W tym filmie przedstawione zostały, na tle wydarzeń politycznych w Australii, losy aborygeńskiej dziewczyny - Molly Craig. Historia dziewczynki, jej młodszej siostry oraz ich kuzynki jest niezwykle poruszająca i smutna. Rozpoczyna się, gdy dzieci odebrane zostały rodzicom, a następnie umieszczone w ochronce, by tam zgodnie z założeniami polityki rządu, zasymilować się z białą społecznością. Gospodarz zakładu był przekonany, że należy zniszczyć jakiekolwiek przejawy kultury Aborygenów.
Dziewczynki w sierocińcu przeżywały bardzo trudne chwile. Tęsknota za rodziną "pożerała" młode Aborygenki, dlatego też, pomimo strachu, postanowiły uciec z tego koszmarnego miejsca.
Siostry oraz kuzynka musiały pokonać przestrzenie, na których miały małe szanse na przeżycie. Głód, odwodnienie i ból nie były jedynym ich problemem. Za każdym razem tropiciel był tuż za nimi, deptał im po piętach. Cudem udało im się dotrzeć do domu. Niestety, tuż przed finałem, kuzynka sióstr została porwana.
Śledzimy również losy rodziny dziewczyn. Była ona pogrążona w żalu.
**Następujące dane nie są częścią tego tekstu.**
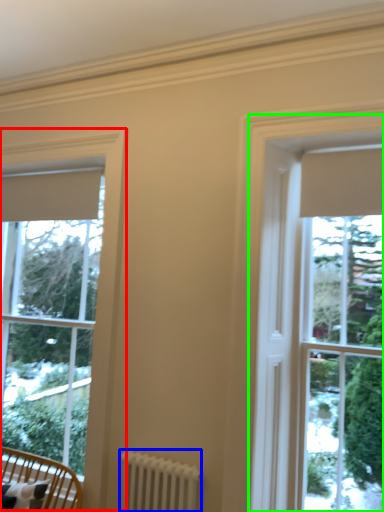
Question: Estimate the real-world distances between objects in this image. Which object is farther from window (highlighted by a red box), radiator (highlighted by a blue box) or bay window (highlighted by a green box)?

Choices:
 (A) radiator
 (B) bay window

Answer: (B)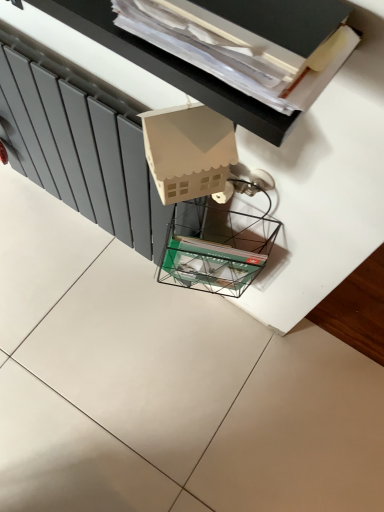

Kobiety modliły się i czekały... Gdy Molly i siostra weszły na teren osady aborygeńskiej, z otwartymi rękoma powitały je matka i babcia. Ich radość nie miała granic. Gdyby tylko gospodarz sierocińca wiedział , co znaczy dla nich tak trudne rozstanie...
Film wywołał we mnie wiele sprzecznych uczuć. Bardzo trudno zrozumieć mi, dlaczego biali ludzie nie potrafili tolerować innej kultury. Niczym nie da się usprawiedliwić takiego traktowania z wyższością jednych ludzi przez drugich, okrucieństwa i pogardy. Jednocześnie trudno o Polowaniu na króliki zapomnieć ze względu nie tylko na jego treść, ale też sposób ukazania tej historii. Film trzyma cały czas odbiorcę w napięciu, jest interesujący i piękny.